Simple Finance
Simple Finance is a company.
Financial History
Leadership Team
Key people at Simple Finance.
Simple Finance is a company.
Key people at Simple Finance.
Key people at Simple Finance.
Simple (formerly BankSimple and associated with Simple Finance) was a pioneering American neobank founded in 2009 and based in Portland, Oregon. It offered mobile-first banking services with no physical branches, focusing on innovative tools like behavioral economics-driven features to help customers spend smarter and save more, such as automated round-up savings that saved users $1.2 million in under four months by early 2020.[1][2] Simple served everyday consumers frustrated with traditional banks, solving problems like poor user experience and lack of financial confidence through a sleek app, Visa debit cards, and online banking; it grew rapidly to 40,000 customers and over $1 billion in transactions by mid-2013, with $10 million in revenue and 71 employees at its peak.[1][2]

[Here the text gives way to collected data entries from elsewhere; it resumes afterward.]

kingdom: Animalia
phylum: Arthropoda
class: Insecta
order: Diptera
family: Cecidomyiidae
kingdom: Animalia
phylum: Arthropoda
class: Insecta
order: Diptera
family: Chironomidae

Acquired by BBVA in 2014, Simple operated until its closure on May 8, 2021, when accounts transitioned to BBVA, marking the end of its independent run but cementing its legacy as the first neobank.[2]

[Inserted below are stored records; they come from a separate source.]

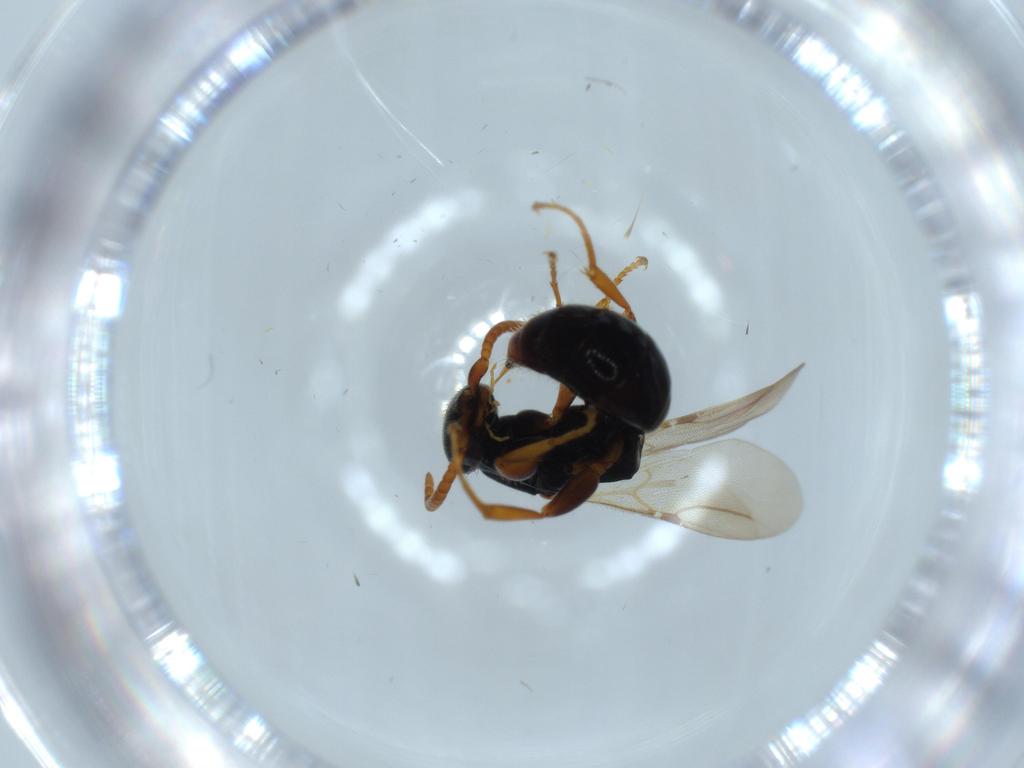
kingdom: Animalia
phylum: Arthropoda
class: Insecta
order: Hymenoptera
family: Bethylidae
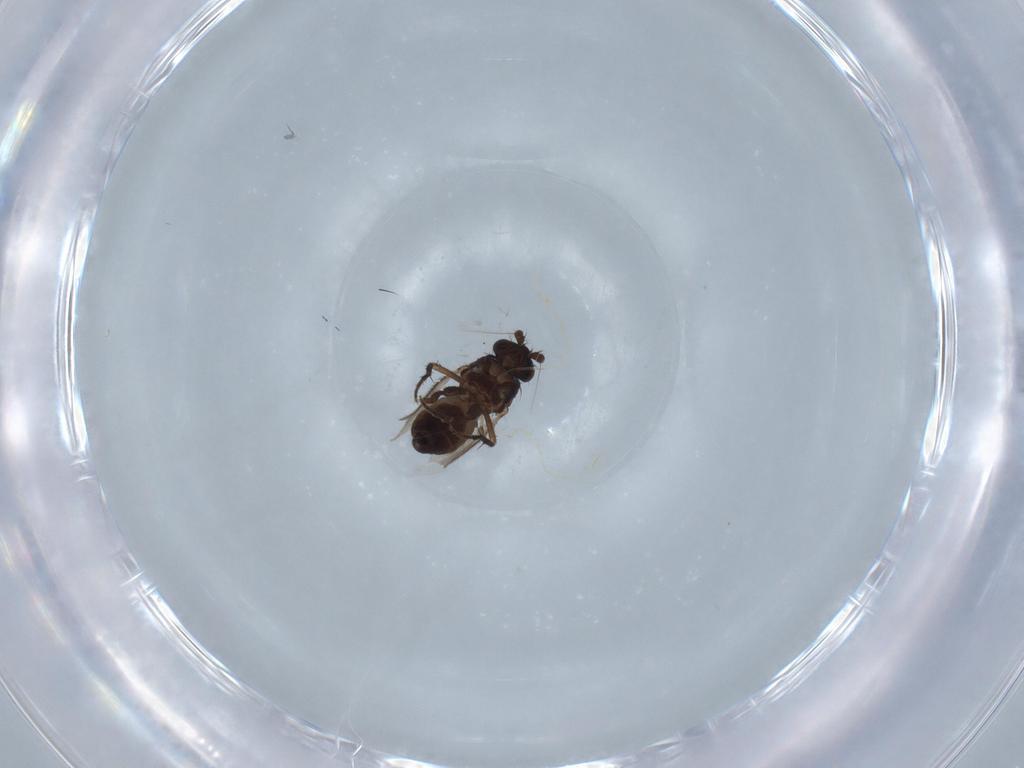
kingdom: Animalia
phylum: Arthropoda
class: Insecta
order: Diptera
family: Sphaeroceridae
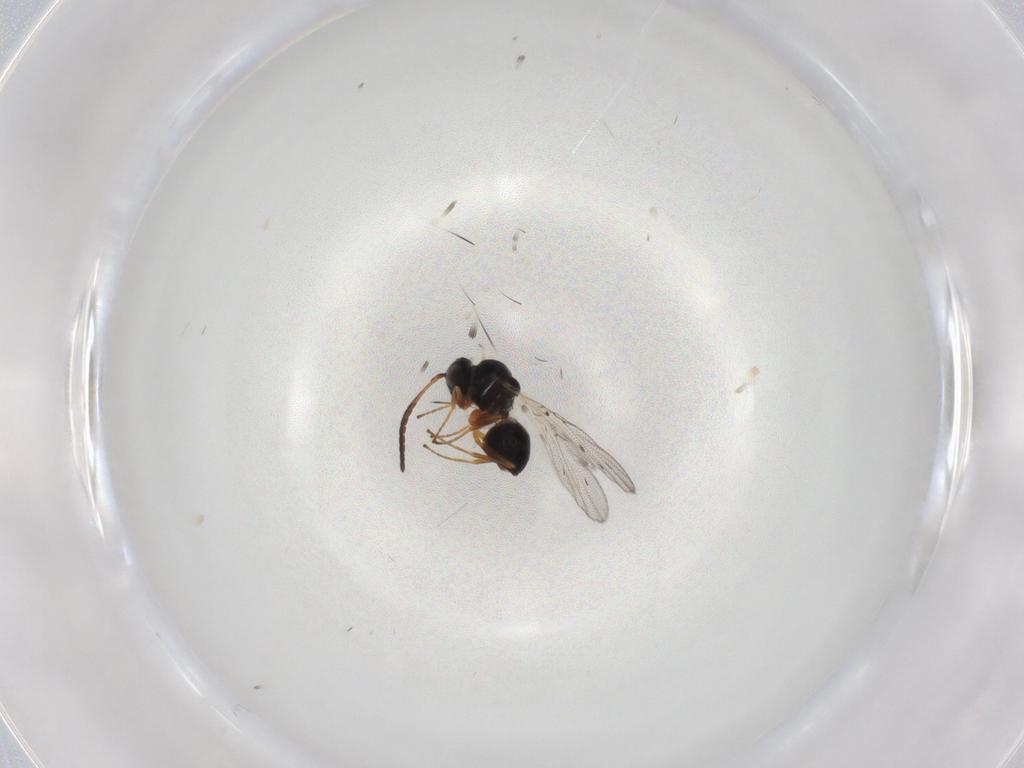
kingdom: Animalia
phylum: Arthropoda
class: Insecta
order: Hymenoptera
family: Figitidae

Simple was founded in 2009 in Brooklyn, New York, as BankSimple by CEO Joshua Reich and CFO Shamir Karkal, with initial seed funding from Jerry Neumann. The idea emerged from a vision to rethink banking via technology and user experience, prompting a headquarters move to Portland, Oregon, in 2011 where key team members resided.[2] It raised $10 million in August 2011 from IA Ventures, Shasta Ventures, and 500 Startups, launching in limited beta in 2012.[2]
Early traction was strong: 20,000 customers and $200 million in transactions by January 2013, scaling to 40,000 customers, $1 billion in transactions, and $64 million in balances by year-end. Reich stepped down as CEO in 2018, and BBVA's 2014 acquisition fueled growth until the 2021 shutdown.[1][2]

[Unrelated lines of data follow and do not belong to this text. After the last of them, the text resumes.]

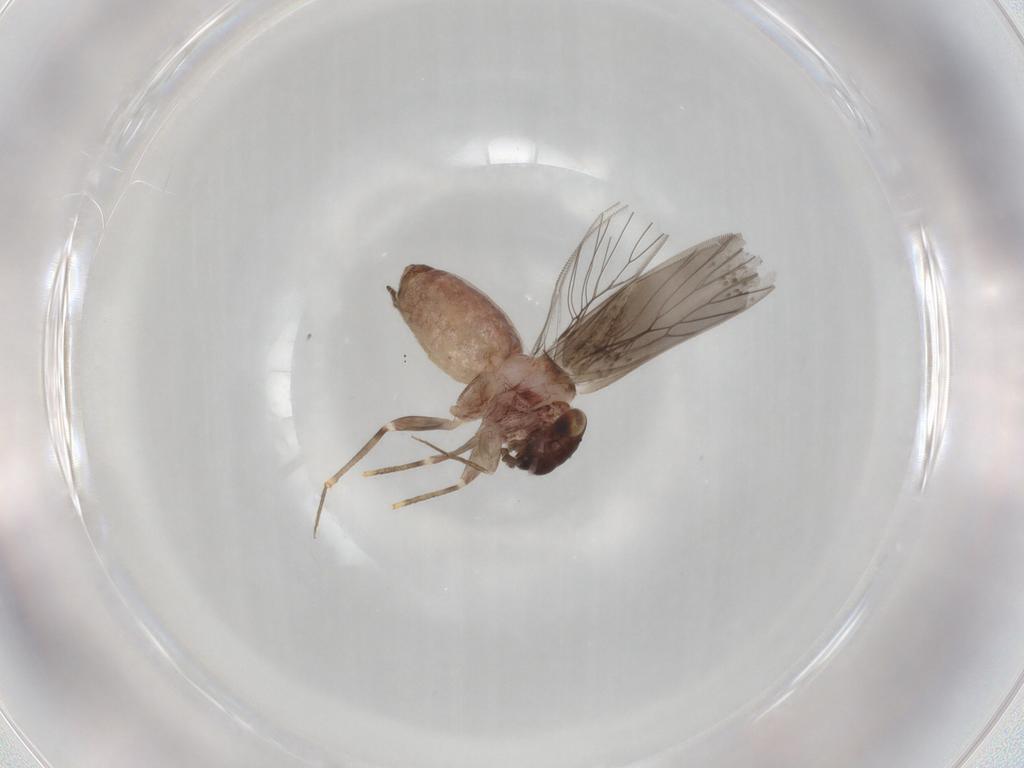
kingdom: Animalia
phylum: Arthropoda
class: Insecta
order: Psocodea
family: Lepidopsocidae
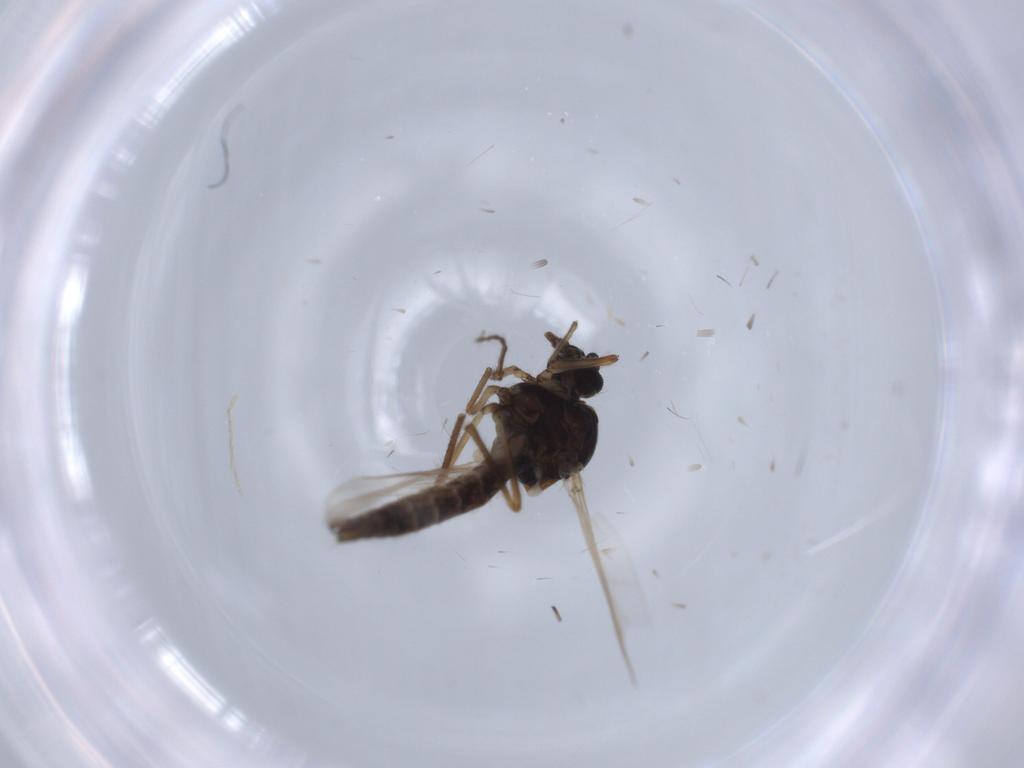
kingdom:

Simple rode the fintech wave of neobanking, disrupting legacy banks amid rising mobile adoption and demand for fee-free, transparent services post-2008 crisis. Its 2009 launch and 2012 beta timed perfectly with smartphone proliferation, influencing the ecosystem by proving digital-only models scalable—paving the way for Chime, Varo, and others.[2] Market forces like regulatory easing for online banking and consumer shift from branches (now <10% of transactions) favored it, while BBVA acquisition highlighted global bank interest in US fintech; its closure underscored acquisition risks but amplified neobank credibility.[1][2]
Simple's shutdown ended its direct operations, but its DNA lives in modern neobanks and BBVA's evolved offerings. Expect its alumni and model to shape embedded finance trends, like AI-driven savings in super apps, amid open banking regulations. As the original neobank, Simple's influence endures, proving good design drives financial health—watch for its playbook in the next wave of inclusive fintech.[2]